### RECORDS:
===
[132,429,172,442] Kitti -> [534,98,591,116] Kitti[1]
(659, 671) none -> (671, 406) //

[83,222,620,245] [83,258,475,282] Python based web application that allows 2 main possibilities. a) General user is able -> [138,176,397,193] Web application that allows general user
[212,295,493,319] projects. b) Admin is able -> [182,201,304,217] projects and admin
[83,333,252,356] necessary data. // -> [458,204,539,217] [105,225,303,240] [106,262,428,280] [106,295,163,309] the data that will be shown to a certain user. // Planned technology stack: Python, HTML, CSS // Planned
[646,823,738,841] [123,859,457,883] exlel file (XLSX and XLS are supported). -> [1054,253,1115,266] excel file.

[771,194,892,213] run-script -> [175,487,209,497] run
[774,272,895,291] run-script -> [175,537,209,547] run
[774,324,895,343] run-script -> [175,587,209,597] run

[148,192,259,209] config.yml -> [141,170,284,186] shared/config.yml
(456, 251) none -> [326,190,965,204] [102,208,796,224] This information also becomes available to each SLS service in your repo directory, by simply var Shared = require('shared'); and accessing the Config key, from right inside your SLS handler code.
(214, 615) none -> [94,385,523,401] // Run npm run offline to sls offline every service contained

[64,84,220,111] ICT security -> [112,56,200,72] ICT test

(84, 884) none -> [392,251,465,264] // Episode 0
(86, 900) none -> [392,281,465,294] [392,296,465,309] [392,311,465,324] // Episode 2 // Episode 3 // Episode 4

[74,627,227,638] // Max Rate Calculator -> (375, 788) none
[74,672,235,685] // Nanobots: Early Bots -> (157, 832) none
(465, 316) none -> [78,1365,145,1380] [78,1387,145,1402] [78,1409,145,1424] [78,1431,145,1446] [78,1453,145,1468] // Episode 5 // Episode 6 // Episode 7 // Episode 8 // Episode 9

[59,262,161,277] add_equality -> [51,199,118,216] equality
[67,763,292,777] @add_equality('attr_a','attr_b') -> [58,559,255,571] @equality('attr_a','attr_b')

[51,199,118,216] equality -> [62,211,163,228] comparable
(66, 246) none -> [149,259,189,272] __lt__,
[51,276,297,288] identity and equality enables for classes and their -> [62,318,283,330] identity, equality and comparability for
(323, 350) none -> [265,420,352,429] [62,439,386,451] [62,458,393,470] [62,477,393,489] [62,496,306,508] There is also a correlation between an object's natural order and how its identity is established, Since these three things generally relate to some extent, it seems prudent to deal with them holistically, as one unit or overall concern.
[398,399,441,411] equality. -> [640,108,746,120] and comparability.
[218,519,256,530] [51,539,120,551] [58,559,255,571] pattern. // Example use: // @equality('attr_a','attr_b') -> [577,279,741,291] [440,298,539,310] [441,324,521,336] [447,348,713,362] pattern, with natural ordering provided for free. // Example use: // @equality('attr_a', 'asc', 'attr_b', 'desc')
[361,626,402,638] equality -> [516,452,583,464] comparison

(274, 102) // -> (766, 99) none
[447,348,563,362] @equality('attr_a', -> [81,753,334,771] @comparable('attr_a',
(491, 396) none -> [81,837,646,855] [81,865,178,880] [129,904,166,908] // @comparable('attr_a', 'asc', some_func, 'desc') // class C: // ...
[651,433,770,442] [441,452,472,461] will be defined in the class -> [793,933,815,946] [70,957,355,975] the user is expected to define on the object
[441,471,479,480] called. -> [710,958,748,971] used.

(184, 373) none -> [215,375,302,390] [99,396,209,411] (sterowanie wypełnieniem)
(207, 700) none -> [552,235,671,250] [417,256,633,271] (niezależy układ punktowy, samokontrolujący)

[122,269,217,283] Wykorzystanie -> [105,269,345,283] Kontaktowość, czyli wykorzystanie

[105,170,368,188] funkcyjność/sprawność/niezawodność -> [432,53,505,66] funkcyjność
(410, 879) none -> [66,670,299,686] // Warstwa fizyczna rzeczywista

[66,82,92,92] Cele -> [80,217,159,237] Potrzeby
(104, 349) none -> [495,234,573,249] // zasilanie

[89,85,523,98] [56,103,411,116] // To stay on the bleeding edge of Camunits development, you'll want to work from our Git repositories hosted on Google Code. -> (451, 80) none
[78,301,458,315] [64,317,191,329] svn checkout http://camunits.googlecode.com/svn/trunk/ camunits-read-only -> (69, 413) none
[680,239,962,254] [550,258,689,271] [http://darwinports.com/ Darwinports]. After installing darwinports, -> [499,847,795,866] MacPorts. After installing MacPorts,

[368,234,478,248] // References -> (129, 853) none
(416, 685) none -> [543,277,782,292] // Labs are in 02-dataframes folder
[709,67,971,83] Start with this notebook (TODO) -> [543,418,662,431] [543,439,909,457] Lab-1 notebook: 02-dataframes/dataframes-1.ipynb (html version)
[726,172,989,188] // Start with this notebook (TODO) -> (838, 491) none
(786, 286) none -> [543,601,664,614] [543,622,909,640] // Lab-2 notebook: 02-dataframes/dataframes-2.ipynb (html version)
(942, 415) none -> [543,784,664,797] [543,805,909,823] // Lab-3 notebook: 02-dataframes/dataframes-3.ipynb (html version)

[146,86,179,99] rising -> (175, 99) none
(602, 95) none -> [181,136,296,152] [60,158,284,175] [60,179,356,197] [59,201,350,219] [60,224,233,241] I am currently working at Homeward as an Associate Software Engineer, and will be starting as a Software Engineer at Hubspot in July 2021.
===
Only the lines above starting at the one containing "[105,170,368,188] funkcyjność/sprawność/niezawodność ->" and ending at the one containing "[89,85,523,98] [56,103,411,116] //", both included, are to be returned, exactly as they read.

### OUTPUT FOR THIS TASK:
[105,170,368,188] funkcyjność/sprawność/niezawodność -> [432,53,505,66] funkcyjność
(410, 879) none -> [66,670,299,686] // Warstwa fizyczna rzeczywista

[66,82,92,92] Cele -> [80,217,159,237] Potrzeby
(104, 349) none -> [495,234,573,249] // zasilanie

[89,85,523,98] [56,103,411,116] // To stay on the bleeding edge of Camunits development, you'll want to work from our Git repositories hosted on Google Code. -> (451, 80) none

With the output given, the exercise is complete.